With her success donning the Canadian singlet on the world stage, the 18-year-old believes it pushes her to another level.
“It’s one thing to travel with the team you train with, but it’s another to travel with a group of high-level athletes who are coming from all over Canada, who have different training programs, different coaches, to hear their story and learn about how they train, and to room with them, it’s a whole other level of experience,” Yuhasz says.
“I credit a lot of my mentality and a lot of how I find my success to those experiences and learning from other athletes. ‘What do you do when you’re injured, what do you do when you have an off-day, what do you eat on those days? I really enjoy hearing different ways of doing things.”

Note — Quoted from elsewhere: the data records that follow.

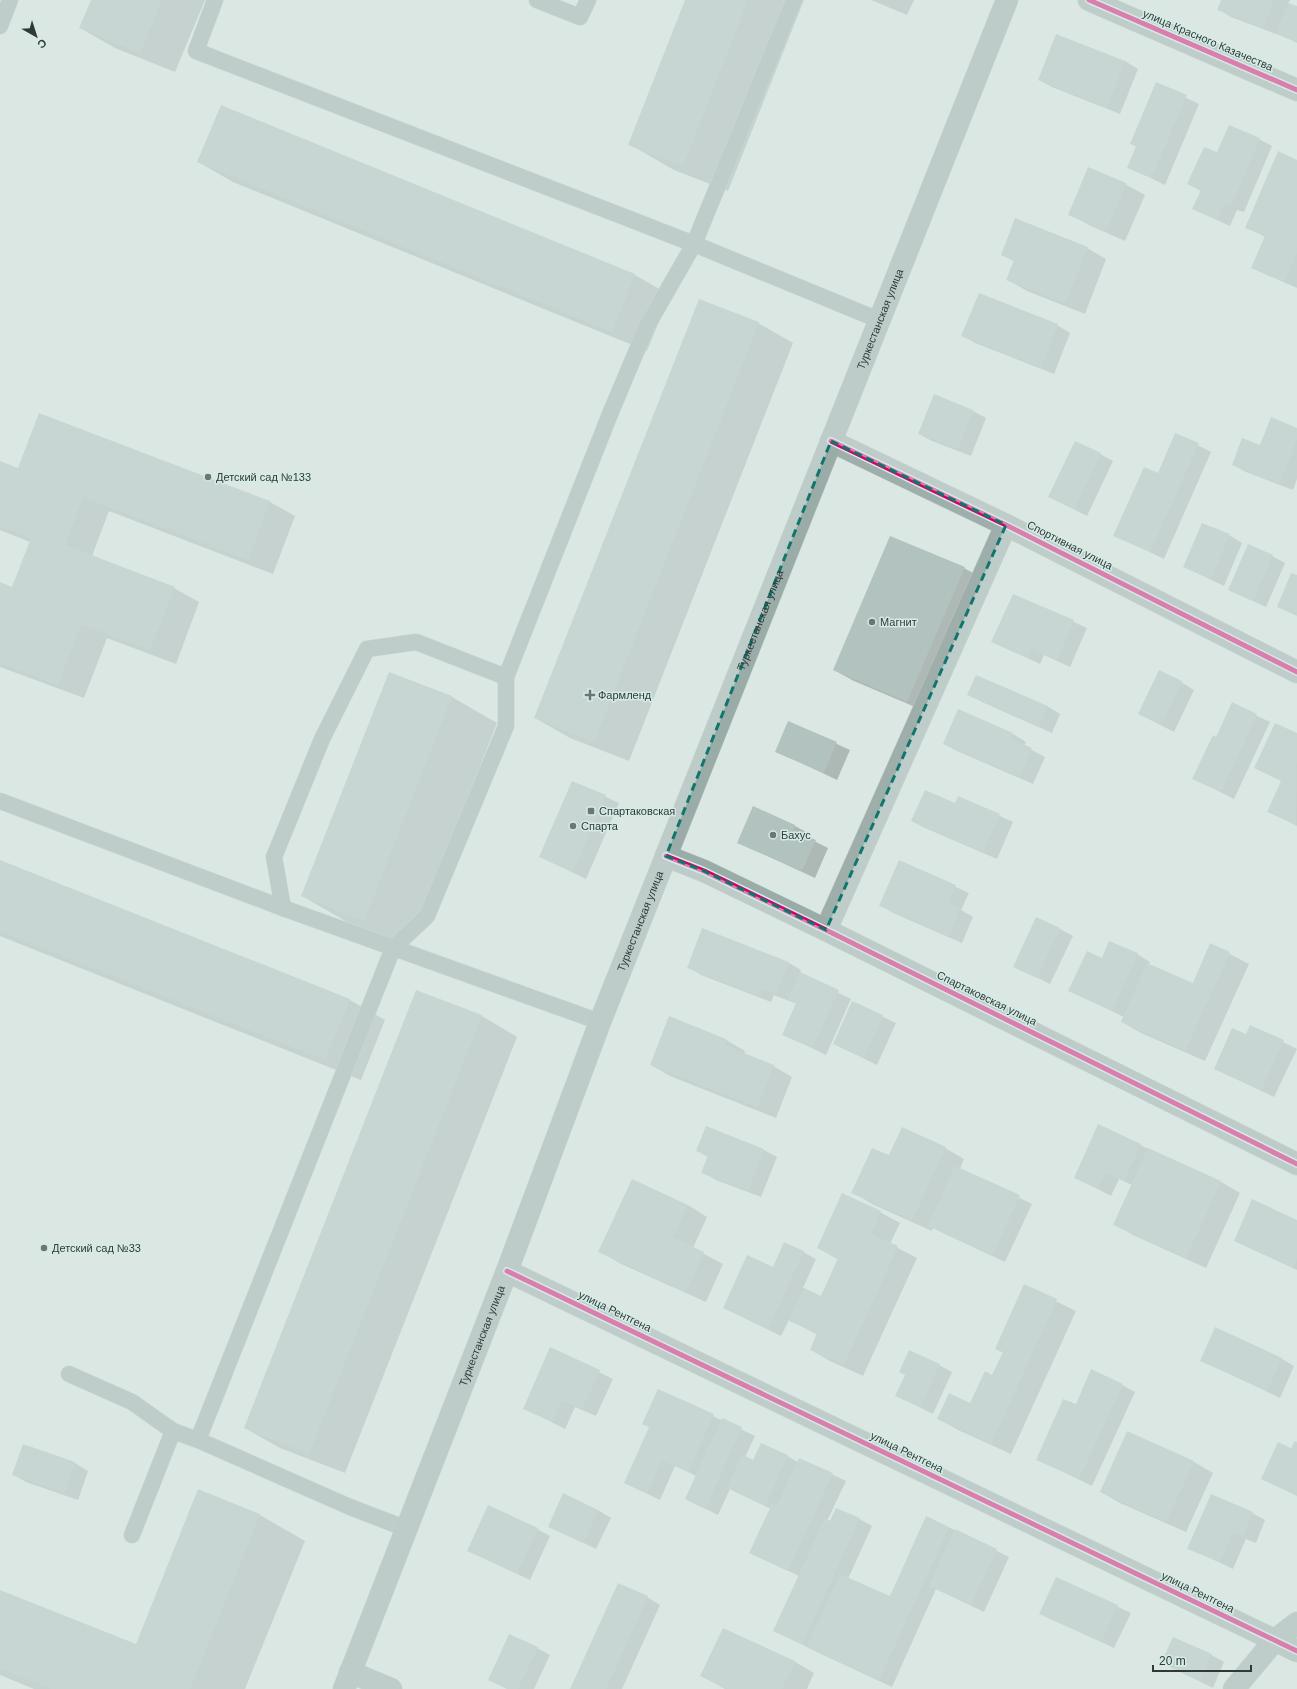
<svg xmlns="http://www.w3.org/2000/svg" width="1297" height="1689" viewBox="0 0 1297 1689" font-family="Arial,sans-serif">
<rect width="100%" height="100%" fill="#dae7e3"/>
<g fill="#0003">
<path d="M92,0h113l-30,72 -60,-24 -35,-20z"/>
<path d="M686,0h118l-76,191 -54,-21 -45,-26z"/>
<path d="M871,0h43l-7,15z"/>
<path d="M1222,0h68l-2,4 9,3v36l-20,-10 -1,1 -45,-17 -13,-8z"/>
<path d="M1125,61l13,8 -18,45 -68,-27 -13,-7z"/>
<path d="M1157,84l42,20 -34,81 -37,-18 9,-20 -6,-4z"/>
<path d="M221,106l414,169 35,20 -23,56 -414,-169 -35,-20z"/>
<path d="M1259,139l13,7 -28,66 -7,-2 -7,16 -37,-17 8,-18 -12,-7 28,-31z"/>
<path d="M1297,161v127l-45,-20 13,-31 -18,-10z"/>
<path d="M1125,184l20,11 -20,46 -36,-16 -20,-11z"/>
<path d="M1087,248l19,11 -21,55 -58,-23 -19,-11 7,-18 -13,-7z"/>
<path d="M758,323l35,20 -164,418 -59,-23 -35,-20z"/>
<path d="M1057,325l13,8 -16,41 -79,-31 -12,-7z"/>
<path d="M934,396l39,15 13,7 -15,38 -39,-15 -13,-7z"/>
<path d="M39,414l231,88 25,14 -22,58 -164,-63 -17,45 82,32 25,14 -23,62 -69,-26 -23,60 -84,-31v-84l13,5 17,-46 -30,-12v-68l18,7z"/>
<path d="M1297,429v50l-4,11 -47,-18 -13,-7z"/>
<path d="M1176,434l35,18 -47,107 -50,-24 44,-61z"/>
<path d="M1100,454l13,7 -26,55 -24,-12z"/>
<path d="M1229,535l13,8 -18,43 -40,-19z"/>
<path d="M1272,556l13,7 -19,44 -37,-17z"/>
<path d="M964,568l20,11 -57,133 -73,-31 -20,-11z"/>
<path d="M1013,595l74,33 -17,39 -26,-12 -4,9 -47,-22z"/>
<path d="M389,673l63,24 45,26 -88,223 -62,-24 -45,-26z"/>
<path d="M1181,682l13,8 -20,42 -35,-18z"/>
<path d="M969,694l78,12 13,8 -8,19 -70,-31z"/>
<path d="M1232,704l38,18 -36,77 -40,-20 23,-41z"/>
<path d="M959,711l54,23 13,8 -2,4 21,11 -12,27 -76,-33 -13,-7z"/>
<path d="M789,722l61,28 -13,30 -61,-29z"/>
<path d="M1276,725l21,9v92l-29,-15 14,-30 -26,-13z"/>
<path d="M573,782l46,21 -33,76 -46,-22z"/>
<path d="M958,797l55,25 -16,37 -72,-31 -13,-7 43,-17z"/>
<path d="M754,808l41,18 13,7 -2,4 22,11 -13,30 -76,-35z"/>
<path d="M0,861l350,139 35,20 -24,60 -361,-144z"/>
<path d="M899,861l70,32 -8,17 12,7 -11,26 -69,-30 -13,-8z"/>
<path d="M1060,929l13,7 -23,48 -36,-18z"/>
<path d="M1211,944l38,20 -44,97 -64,-28 -19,-11 2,-5 -54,-26 32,-32 35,-5 13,8 -1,3 44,20z"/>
<path d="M789,963l12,7 -1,4 51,25 -25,56 -43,-21 14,-30 -23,-9 -3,7 -70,-27 -13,-8z"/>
<path d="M417,991l65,25 35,21 -172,436 -65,-25 -35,-20z"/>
<path d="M853,1003l43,20 -19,42 -43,-21z"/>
<path d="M669,1017l57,23 19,11 -1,3 29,12 19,11 -16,41 -106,-42 -19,-11z"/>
<path d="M1251,1026l46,23 -23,48 -59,-28 31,-33z"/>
<path d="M706,1127l58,23 13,7 -16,40 -45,-17 -13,-8 5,-15 -11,-6z"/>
<path d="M1140,1145l81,37 19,11 -34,75 -73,-33 -19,-11 18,-39 -13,-6 -8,17 -36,-19z"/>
<path d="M945,1148l19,11 -4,10 72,35 -27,58 -72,-34 -1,3 -60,-27 -19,-12 36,-35z"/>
<path d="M688,1205l19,12 -14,31 30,16 -17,38 -87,-39 -19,-12z"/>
<path d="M880,1212l20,11 -10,21 27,14 -54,118 -33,-15 -19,-11 7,-15 -29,-15 -8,16 -57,-28 49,-40 30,-16 13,7 -13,29 19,9 17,-37 -21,-12z"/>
<path d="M1297,1221v49l-62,-29z"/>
<path d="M1025,1286l51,25 -65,143 -53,-24 -19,-11 32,-15 22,-28 11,-23 -8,-4z"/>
<path d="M551,1349l62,30 -17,37 -21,-9 -10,22 -41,-21z"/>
<path d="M1282,1359l12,7 -14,32 -79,-38z"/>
<path d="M939,1365l13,7 -19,42 -36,-18z"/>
<path d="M1122,1385l13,7 -43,94 -55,-27 39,-53z"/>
<path d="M658,1390l97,46 -10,21 9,4 33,-5 11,6 2,-3 46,22 -19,40 4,1 28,-3 13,7 -24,53 42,19 58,-71 61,30 -25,55 -48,-23 -44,98 -71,-33 -47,-23 25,-55 -48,-23 20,-44 -41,-20 -12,26 -32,-16 10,-23 -21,-10 -15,34 -35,-17 25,-55z"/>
<path d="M1128,1432l66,30 19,11 -27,59 -66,-29 -19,-11z"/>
<path d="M1297,1443v53l-35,-17z"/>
<path d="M24,1446l51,17 13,8 -10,29 -52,-18 -12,-7z"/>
<path d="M199,1490l61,25 45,26 -60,148h-211l-34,-14v-84l136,54z"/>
<path d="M598,1510l13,8 -15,31 -47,-23z"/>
<path d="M1252,1513l13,7 -9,23 -10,-4 -13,30 -44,-21z"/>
<path d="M537,1529l13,7 -20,44 -62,-29z"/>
<path d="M1056,1578l75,35 -17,35 -74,-35z"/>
<path d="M647,1597l13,8 -38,84h-51z"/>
<path d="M723,1629l72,33 19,11 -7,16h-82l-24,-13z"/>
<path d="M537,1648l13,7 -16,34h-27l-18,-9z"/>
<path d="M1211,1655l13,7 -11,26 -51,-25z"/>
</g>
<g fill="#b2c2be">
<path d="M91,0h71l-22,53 -61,-25z"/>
<path d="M685,0h63l-65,166 -55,-21z"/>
<path d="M1221,0h53l-11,28 -46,-18z"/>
<path d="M1288,3l9,3v36l-21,-8z"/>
<path d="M1056,34l69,27 -18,47 -69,-28z"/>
<path d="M1156,82l31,13 -36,83 -24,-10 9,-22 -6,-2z"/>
<path d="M221,105l414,169 -23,58 -415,-170z"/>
<path d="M1229,125l31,13 -29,68 -7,-3 -7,17 -25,-11 9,-19 -14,-6 17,-37 13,5z"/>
<path d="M1278,151l19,9v92l-13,30 -33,-14 14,-32 -20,-8z"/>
<path d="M1088,167l38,16 -20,48 -38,-16z"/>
<path d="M1015,218l73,29 -23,56 -59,-23 8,-20 -13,-5z"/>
<path d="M979,293l79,31 -17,44 -80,-32z"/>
<path d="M699,299l60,23 -165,420 -60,-24z"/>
<path d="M934,394l39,16 -15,39 -40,-15z"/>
<path d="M39,413l231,88 -22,59 -165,-63 -18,48 110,42 -25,63 -69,-26 -23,61 -58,-22v-81l12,5 19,-49 -31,-12v-65l18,7z"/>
<path d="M1271,417l26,11v11l-18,45 -47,-19 10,-27 18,7z"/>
<path d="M1175,433l24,10 -49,109 -37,-16 31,-69 14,6z"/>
<path d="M1075,441l26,12 -27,56 -26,-12z"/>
<path d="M1202,523l28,11 -19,45 -28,-12z"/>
<path d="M890,536l75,31 -58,135 -74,-32z"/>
<path d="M1248,544l25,11 -20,46 -25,-11z"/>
<path d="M1291,573l6,2v41l-20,-9z"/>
<path d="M1013,594l61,26 -17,40 -26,-12 -4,10 -36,-16z"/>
<path d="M1159,670l23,11 -21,44 -23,-11z"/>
<path d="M389,672l63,24 -88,225 -63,-25z"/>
<path d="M976,675l72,31 -9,20 -72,-31z"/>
<path d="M1232,702l25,12 -36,78 -29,-13 21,-44 3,2z"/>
<path d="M958,709l55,24 -2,6 21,9 -12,29 -77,-33z"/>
<path d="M788,721l49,21 -13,31 -49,-21z"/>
<path d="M1275,723l22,10 -1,92 -29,-13 14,-31 -27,-13z"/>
<path d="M572,781l34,14 -33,77 -34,-15z"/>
<path d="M925,790l30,13 3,-7 42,18 -17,38 -72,-31z"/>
<path d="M753,806l42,19 -2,5 23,10 -14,31 -65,-28z"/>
<path d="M0,860l350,139 -25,61 -325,-129z"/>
<path d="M899,860l57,25 -8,18 12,5 -11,28 -70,-30z"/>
<path d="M1036,917l24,11 -23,50 -24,-11z"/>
<path d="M702,928l87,34 -13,32 -15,-6 -3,8 -71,-28z"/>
<path d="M1109,941l29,12 -26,58 -44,-20 19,-40 15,7z"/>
<path d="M1210,943l20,9 -45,99 -64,-29 26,-59 46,20z"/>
<path d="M800,972l39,18 -27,58 -30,-13 14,-32 -8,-4z"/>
<path d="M416,990l66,25 -173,439 -65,-26z"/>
<path d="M852,1001l31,14 -19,43 -31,-14z"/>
<path d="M669,1016l57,23 -2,6 50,20 -17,42 -107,-42z"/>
<path d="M1250,1025l34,15 -23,50 -47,-21 18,-41 14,6z"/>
<path d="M1098,1124l43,20 -17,37 -18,-9 -8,17 -24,-11z"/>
<path d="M706,1126l58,23 -16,42 -47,-18 7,-18 -12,-4z"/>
<path d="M902,1127l44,20 -34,73 -61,-27 21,-45 17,7z"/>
<path d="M1148,1148l73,33 -35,77 -73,-33z"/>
<path d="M955,1166l65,29 -28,61 -64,-30z"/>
<path d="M632,1179l56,26 -15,32 31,15 -18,40 -88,-40z"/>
<path d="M842,1193l39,18 -10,23 27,12 -54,119 -34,-15 7,-17 -28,-12 15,-33 17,8 17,-38 -21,-10z"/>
<path d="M1252,1199l45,21v38l-4,10 -59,-27z"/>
<path d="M784,1242l20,9 -36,78 -45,-21 24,-53 26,12z"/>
<path d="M1024,1284l33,15 -66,145 -54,-25 12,-26 21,10 15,-32 7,4 11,-23 -8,-3z"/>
<path d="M1215,1327l67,31 -15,33 -67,-30z"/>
<path d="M550,1347l50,23 -18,39 -20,-9 -10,22 -29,-13z"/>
<path d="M909,1350l31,14 -20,43 -25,-11 10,-21 -6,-3z"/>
<path d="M1091,1369l32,15 -44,95 -43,-19 27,-61 13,5z"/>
<path d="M658,1389l56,25 -26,58 -26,-12 -15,34 -23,-11 25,-56 -7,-3z"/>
<path d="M722,1418l20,9 -37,82 -20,-10z"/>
<path d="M1127,1431l67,30 -28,61 -66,-30z"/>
<path d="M1295,1441l2,1v53l-36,-16 17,-37 13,6z"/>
<path d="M761,1443l27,12 -23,51 -38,-18 15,-34 11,6z"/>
<path d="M23,1444l52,18 -11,31 -52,-18z"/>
<path d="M799,1458l34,15 -45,98 -39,-18 23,-49 5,2z"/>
<path d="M198,1489l62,25 -70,175h-138l-52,-21v-78l136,54z"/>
<path d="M563,1493l35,17 -15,33 -35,-16z"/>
<path d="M1211,1494l42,18 -10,24 -10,-4 -13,30 -33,-13z"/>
<path d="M488,1505l50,23 -21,45 -50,-22z"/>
<path d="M836,1508l24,10 -58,126 -29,-13 52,-113 5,3z"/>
<path d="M926,1516l23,11 -70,153 -72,-33 33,-73 50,22z"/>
<path d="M955,1529l42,20 -26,56 -42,-19z"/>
<path d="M1056,1577l62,28 -17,37 -62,-28z"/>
<path d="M618,1583l30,13 -42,93h-36z"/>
<path d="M723,1628l72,33 -13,28h-54l-28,-13z"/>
<path d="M509,1634l29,13 -20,42h-10l-20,-9z"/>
<path d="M1173,1637l39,17 -12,27 -39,-18z"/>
</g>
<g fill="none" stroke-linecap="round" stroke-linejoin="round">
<g stroke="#b9c3c0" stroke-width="17">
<g id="lane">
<path d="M215,0l-19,51 498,193 185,76"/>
<path d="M537,0l43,17 8,-17"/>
<path d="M0,26l10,-26"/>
<path d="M0,801l283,107 317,114"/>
<path d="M283,908l-9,-51 48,-118 45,-90 49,-7 90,35"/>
<path d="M69,1374l63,28 41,29 25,9"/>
<path d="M407,1529l-57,-22 -152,-67 195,-492 34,-32 79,-190v-49l104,-263 37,-88 47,-82 100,-244"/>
<path d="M132,1535l41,-104"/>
</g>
</g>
<g stroke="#b9c3c0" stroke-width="23">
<g id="street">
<path d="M1089,0l208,90"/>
<path d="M831,441l175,84 291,147"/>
<path d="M826,930l180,-405"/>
<path d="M507,1271l790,380"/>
<path d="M350,1672l41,17"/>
<path d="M1234,1689l41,-49 22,-17"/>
</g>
</g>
<g stroke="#b9c3c0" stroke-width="23">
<g id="secondary">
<path d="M666,856l38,15 122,59 471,234"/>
<path id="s1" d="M344,1689l163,-418 93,-249 66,-166 341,-856"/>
</g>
</g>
<use href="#lane" stroke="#9eaeab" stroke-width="16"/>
<use href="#street" stroke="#9eaeab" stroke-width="22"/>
<use href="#secondary" stroke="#9aaca8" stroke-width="22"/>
<g stroke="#d5ece6" stroke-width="8">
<g id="cycleway">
<path d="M1089,0l208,90"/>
<path d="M831,441l175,84 291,147"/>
<path d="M666,856l38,15 122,59 471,234"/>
<path d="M507,1271l790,380"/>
</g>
</g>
<use href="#cycleway" stroke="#d6006c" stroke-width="5"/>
</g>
<path d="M0 0H1297V1689H0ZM831,441l175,84 -180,405 -122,-59 -38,-15z" fill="#dae7e3" fill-opacity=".55" fill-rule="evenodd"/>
<path fill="none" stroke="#0f766e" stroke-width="3" stroke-dasharray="8 5" stroke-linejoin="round" d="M831,441l175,84 -180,405 -122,-59 -38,-15z"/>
<g fill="#6c7673" stroke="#d5ece6" stroke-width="1.5">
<circle cx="208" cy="477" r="4"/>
<circle cx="872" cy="622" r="4"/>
<path d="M588 689h4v4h4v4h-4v4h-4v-4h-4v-4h4z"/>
<rect x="587" y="807" width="8" height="8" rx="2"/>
<circle cx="573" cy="826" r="4"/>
<circle cx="773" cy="835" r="4"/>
<circle cx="44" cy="1248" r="4"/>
</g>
<g text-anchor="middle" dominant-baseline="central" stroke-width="3" stroke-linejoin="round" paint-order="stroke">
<g font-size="11" fill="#303937" stroke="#d5ece6">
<text transform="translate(1208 40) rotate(23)">улица Красного Казачества</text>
<text stroke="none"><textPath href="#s1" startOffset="1471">Туркестанская улица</textPath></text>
<text transform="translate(1070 545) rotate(27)">Спортивная улица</text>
<text stroke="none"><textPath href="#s1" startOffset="1147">Туркестанская улица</textPath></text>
<text stroke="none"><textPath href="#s1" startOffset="823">Туркестанская улица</textPath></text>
<text transform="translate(987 998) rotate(26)">Спартаковская улица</text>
<text transform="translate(615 1311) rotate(26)">улица Рентгена</text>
<text stroke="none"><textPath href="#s1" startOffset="379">Туркестанская улица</textPath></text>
<text transform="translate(907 1452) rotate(26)">улица Рентгена</text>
<text transform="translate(1198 1592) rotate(26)">улица Рентгена</text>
</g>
<g font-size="11" fill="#303937" stroke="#d5ece6" text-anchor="start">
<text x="216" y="477">Детский сад №133</text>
<text x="880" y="622">Магнит</text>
<text x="598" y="695">Фармленд</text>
<text x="599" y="811">Спартаковская</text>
<text x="581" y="826">Спарта</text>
<text x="781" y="835">Бахус</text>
<text x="52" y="1248">Детский сад №33</text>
</g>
</g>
<g transform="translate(36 36) rotate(141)" stroke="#d5ece6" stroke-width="3" paint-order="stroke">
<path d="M0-3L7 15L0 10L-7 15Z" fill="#303937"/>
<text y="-6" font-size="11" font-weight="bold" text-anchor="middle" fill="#303937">С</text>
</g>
<path d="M1153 1665v6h98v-6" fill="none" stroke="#303937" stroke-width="2"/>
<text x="1159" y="1665" font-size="12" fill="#303937" stroke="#d5ece6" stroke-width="3" paint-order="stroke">20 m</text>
</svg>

With the depth of the Canadian women’s distance team on full display, with the likes of Gabriela Debues-Stafford, Rachel Cliff, Natasha Wodak, Jessica O’Connell, and Andrea Seccafien among those on the Athletics Canada World Championships team, Yuhasz hopes that her talents eventual gets her among those names.
“Every year, I just want to improve incrementally. This year, I want to get around the 16:40-16:50 range in the 5,000-metres, I’m definitely fit enough for it,” Yuhasz adds, mentioning how she wants to also add the 10,000-metres to her arsenal.
With the uncertainty of when competitions will start up again, Yuhasz has her goals in mind and it starts with getting back to competing in bigger competitions. Her eyes are set on the NACAC Championships in Kenya next summer and who knows where that will take her.
“Getting back to the international stage, racing in bigger races, and getting good results, I really hope to follow in their footsteps and represent Canada at the Olympic Games.”